Step 2: Record the Journal Entry for the Sale of the Property

When the property is sold, a gain or loss on sale journal entry must be recorded based on the difference between the sale price and book value.

Suppose you sell the rental property at $350,000 with a closing cost of $10,000 (payment to agent and lawyer) and the book value of the property is $270,000.

The journal entry for this sale would look something like this:

  • Debit to Cash: For the receipt from the buyer ($350,000 - $10,000 = $340,000).
  • Debit to Accumulated Depreciation: To undo previous depreciation deducted on the property.
  • Credit to Property Asset Account: To undo the cost of the original property.
  • Credit to Gain on Sale Account: To cover the profit derived from the sale.

Journal Entry for Sale of Property with Closing Costs

Account Debit Credit
Cash (Sale Price - Costs) $340,000
Accumulated Depreciation $50,000
Property Asset $320,000
Gain on Sale $70,000

The gain on sale journal entry reflects a $70,000 gain, which is subject to capital gains tax and depreciation recapture.

Step 3: Handling Depreciation Recapture

Depreciation recapture occurs when you sell a rental property for more than its depreciated value.

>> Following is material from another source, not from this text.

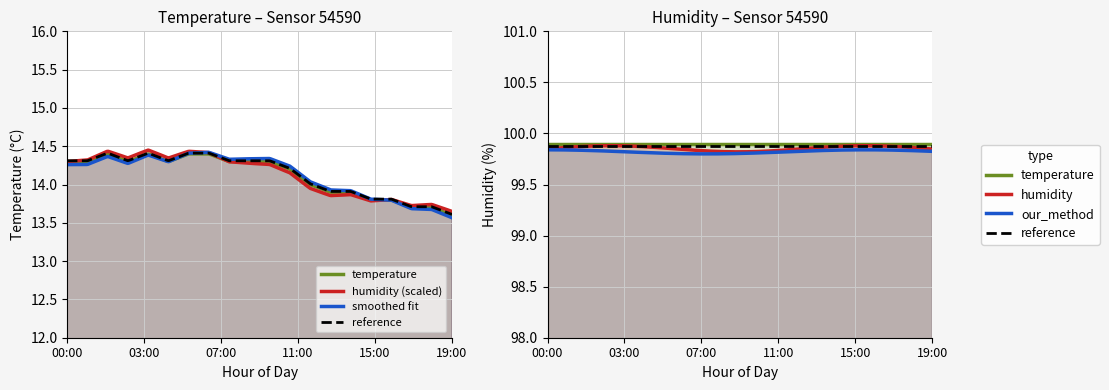

True or false: temperature has a value of 14.4 at 04:00.

True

The IRS “recaptures” the depreciation you’ve deducted over the useful life of your property and requires landlords to report it as ordinary income.

The depreciation that was previously claimed ($50,000 in our example) is taxed at a maximum rate of 25%. The remaining profit ($20,000) is taxed as capital gain, based on your tax bracket.

Refer to IRS Form 4797 (Sales of Business Property) for more information about reporting depreciation recapture.

Step 4: Accounting for Closing Costs and Selling Expenses

Closing costs are directly deducted from the sale proceeds. Selling expenses typically include:

  • Real estate commissions
  • Title transfer fees
  • Attorney fees
  • Inspection and repair costs related to the sale

Closing costs should also be recorded in your journal entry. Since closing costs are deducted from the total sale proceeds, they are debited from the ultimate cash received.

Using our previous example:

Account Debit Credit
Cash $340,000
Closing Costs (Expenses) $10,000
Accumulated Depreciation $50,000
Property Asset $320,000
Gain on Sale $70,000

This entry ensures the real estate accounting entries reflect the accurate net proceeds from the sale.

Step 5: Reporting the Sale on Tax Returns

The IRS requires landlords to report sales of rental property on Form 4797 and Schedule D (for capital gains tax calculation). The key items to report are:

  1. Total sale price
  2. Property's adjusted basis (book value)
  3. Gain or loss on sale
  4. Depreciation recapture amount

An incorrect reporting of depreciation recapture can lead to penalties by the IRS; therefore, proper recording is essential.

Common Mistakes to Avoid in Real Estate Accounting Entries

There are a few mistakes to avoid as a landlord to ensure you report your finances correctly after selling a rental property.

  • Failing to Account for Depreciation Properly: Account for depreciation expenses year after year to record it accurately and avoid errors in calculating capital gains.
  • Forgetting Closing Costs: Omitting closing costs when determining taxable gains makes one pay more tax.
  • Merging Business and Personal Business Dealings: Separate rental property dealings from personal matters via different bank accounts to maintain clear records and an accurate balance sheet.
  • Misclassifying Gains: Long-term capital gains (properties held for more than a year) are treated preferentially for tax purposes compared to short-term gains.

Avoiding such mistakes ensures that landlords offer accurate financial reporting and reduce taxes paid.

Final Thoughts on Journal Entries for the Sale of Rental Property

It is important for real estate investors to know how to properly account for a sale journal entry to keep their books clean and limit tax reporting.

Below is a list of takeaway tips:

  • Calculate book value before recording the sale
  • Record gains, closing costs, and depreciation recapture properly
  • Keep tax compliance by reporting the sale on IRS Form 4797
  • Keep proper records to prevent IRS audits

By following these steps, landlords can accurately record real estate accounting entries for sales of rental properties or other fixed assets with confidence in their financial data accuracy and tax compliance.